In the after times, long-term solutions are needed to remember the concerns and focus on resolving them as a society.
More moms are in the workforce than ever. "Women now make up half of all workers in the U.S., with nearly 4 in 10 homes having a working mom," according to the Center for American Progress.
Being a full-time mother as well as a full-time employee at the same time could lead to feelings of guilt and stress as the attention is divided between work and family.
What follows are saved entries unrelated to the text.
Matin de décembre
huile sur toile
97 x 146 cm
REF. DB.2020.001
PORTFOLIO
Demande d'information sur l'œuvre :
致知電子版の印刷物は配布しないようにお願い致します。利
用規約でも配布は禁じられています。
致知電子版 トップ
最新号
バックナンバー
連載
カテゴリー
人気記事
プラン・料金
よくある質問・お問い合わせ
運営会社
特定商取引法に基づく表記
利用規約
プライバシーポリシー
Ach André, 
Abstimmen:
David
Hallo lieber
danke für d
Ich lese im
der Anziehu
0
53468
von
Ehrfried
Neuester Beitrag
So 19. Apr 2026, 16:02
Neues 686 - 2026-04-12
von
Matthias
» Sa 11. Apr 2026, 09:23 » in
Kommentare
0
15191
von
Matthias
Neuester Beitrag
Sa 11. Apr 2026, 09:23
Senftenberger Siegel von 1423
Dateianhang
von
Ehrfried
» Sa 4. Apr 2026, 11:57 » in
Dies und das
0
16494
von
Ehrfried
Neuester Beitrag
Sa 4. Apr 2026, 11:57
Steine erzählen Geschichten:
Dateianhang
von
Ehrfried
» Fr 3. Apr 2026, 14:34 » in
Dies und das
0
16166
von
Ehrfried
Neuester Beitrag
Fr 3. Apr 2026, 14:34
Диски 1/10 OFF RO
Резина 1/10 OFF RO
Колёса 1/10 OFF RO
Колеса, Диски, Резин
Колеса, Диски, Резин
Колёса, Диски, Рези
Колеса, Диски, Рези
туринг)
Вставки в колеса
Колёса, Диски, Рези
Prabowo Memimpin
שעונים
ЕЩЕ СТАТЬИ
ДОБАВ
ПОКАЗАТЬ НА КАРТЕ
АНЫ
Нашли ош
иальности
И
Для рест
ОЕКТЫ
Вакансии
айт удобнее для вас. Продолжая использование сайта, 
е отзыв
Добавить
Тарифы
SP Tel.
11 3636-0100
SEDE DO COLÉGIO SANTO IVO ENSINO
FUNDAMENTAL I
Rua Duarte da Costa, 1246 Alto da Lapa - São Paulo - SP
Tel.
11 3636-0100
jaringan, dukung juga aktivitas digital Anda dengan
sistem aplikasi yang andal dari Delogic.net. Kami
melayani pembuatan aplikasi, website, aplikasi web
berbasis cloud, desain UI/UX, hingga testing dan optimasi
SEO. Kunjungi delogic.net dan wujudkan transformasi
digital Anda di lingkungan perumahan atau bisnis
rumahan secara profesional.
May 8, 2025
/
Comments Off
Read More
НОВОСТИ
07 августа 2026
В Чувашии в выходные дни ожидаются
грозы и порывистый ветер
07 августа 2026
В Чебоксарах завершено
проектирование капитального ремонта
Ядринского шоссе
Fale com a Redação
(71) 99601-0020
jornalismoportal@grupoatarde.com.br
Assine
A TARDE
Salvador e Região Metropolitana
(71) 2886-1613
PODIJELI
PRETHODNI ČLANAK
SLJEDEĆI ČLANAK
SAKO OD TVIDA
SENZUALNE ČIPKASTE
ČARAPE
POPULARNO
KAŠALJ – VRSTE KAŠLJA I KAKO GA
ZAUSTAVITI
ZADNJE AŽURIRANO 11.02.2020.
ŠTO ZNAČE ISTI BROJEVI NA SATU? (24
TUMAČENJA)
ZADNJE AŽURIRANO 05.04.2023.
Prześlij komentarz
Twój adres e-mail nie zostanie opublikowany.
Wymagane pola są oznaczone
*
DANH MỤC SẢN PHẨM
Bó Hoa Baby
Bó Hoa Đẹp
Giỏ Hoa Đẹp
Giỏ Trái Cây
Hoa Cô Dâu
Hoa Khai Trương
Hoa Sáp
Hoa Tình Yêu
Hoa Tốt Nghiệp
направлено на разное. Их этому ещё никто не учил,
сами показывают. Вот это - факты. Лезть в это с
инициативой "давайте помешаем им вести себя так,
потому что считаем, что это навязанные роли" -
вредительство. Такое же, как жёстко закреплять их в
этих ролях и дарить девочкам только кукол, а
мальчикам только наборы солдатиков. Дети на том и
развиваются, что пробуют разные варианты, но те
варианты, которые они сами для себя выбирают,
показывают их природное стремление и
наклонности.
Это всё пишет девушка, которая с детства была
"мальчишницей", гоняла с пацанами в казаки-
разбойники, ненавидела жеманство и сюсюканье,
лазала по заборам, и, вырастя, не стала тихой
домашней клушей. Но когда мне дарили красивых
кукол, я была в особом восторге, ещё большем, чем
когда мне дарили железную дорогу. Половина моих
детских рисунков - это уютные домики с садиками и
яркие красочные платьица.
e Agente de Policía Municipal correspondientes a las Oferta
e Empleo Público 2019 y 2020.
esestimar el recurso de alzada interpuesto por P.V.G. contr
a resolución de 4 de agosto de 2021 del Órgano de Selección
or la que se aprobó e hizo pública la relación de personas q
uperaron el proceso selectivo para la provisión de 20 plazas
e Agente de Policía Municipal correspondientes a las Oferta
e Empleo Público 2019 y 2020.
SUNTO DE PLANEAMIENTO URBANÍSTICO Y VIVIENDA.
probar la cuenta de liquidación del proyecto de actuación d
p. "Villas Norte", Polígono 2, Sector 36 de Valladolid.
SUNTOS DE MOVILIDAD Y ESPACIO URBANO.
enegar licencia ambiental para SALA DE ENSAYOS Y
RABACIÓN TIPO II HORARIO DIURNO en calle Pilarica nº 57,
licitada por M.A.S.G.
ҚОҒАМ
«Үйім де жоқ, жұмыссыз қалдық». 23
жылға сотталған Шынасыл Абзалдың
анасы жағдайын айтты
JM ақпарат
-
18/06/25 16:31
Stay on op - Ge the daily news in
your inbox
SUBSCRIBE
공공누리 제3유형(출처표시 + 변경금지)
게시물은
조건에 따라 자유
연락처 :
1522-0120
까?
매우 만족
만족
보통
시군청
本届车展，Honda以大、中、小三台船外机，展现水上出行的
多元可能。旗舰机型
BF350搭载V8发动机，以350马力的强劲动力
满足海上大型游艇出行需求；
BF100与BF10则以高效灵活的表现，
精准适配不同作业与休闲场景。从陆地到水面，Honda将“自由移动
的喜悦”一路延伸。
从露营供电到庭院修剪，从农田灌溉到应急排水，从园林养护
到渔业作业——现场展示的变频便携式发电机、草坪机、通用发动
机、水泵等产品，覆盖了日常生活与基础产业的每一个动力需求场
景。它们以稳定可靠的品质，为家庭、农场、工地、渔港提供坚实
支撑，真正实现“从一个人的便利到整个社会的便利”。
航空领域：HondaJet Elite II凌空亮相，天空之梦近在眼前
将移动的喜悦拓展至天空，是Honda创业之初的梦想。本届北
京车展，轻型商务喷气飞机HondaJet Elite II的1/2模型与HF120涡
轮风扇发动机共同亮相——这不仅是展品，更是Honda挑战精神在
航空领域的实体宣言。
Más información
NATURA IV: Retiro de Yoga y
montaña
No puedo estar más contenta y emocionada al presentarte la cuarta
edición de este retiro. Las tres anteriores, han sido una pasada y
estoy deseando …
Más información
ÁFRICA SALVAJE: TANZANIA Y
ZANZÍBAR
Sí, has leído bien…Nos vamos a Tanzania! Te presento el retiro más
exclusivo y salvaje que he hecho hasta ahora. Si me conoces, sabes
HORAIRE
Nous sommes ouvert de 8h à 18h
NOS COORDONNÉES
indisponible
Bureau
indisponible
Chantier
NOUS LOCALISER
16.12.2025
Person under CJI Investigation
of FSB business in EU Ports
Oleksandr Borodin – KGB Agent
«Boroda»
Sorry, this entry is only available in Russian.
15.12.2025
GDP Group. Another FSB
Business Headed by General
The key is to get organized, focus on a plan, and find the right balance between parenthood and profession.
On the other hand, HuffPost claims that single people with a mentality of "don't have a life" got a famous public sample in 2008. Janet Napolitano was nominated to be head of Homeland Security.
Through a CNN transcript, Ed Rendell, a former Pennsylvania governor, remarked on a live mic that Napolitano was the right choice as "you have to have no life. Janet has no family. Perfect. She can devote, literally, 19 to 20 hours a day to it."
Sometimes, being single and child-free while working means assumptions that if you rise the ranks, it is because your life outside of your profession is meaningless.
In an August HuffPost/YouGov internet pol, 503 U.S. adult women who work full time answered questions about whether being married or having children could lead to better treatment at work.
The poll showed 49% of the respondents said that women with or without kids have fair treatment, while 55% claim that married and unmarried women are equally treated.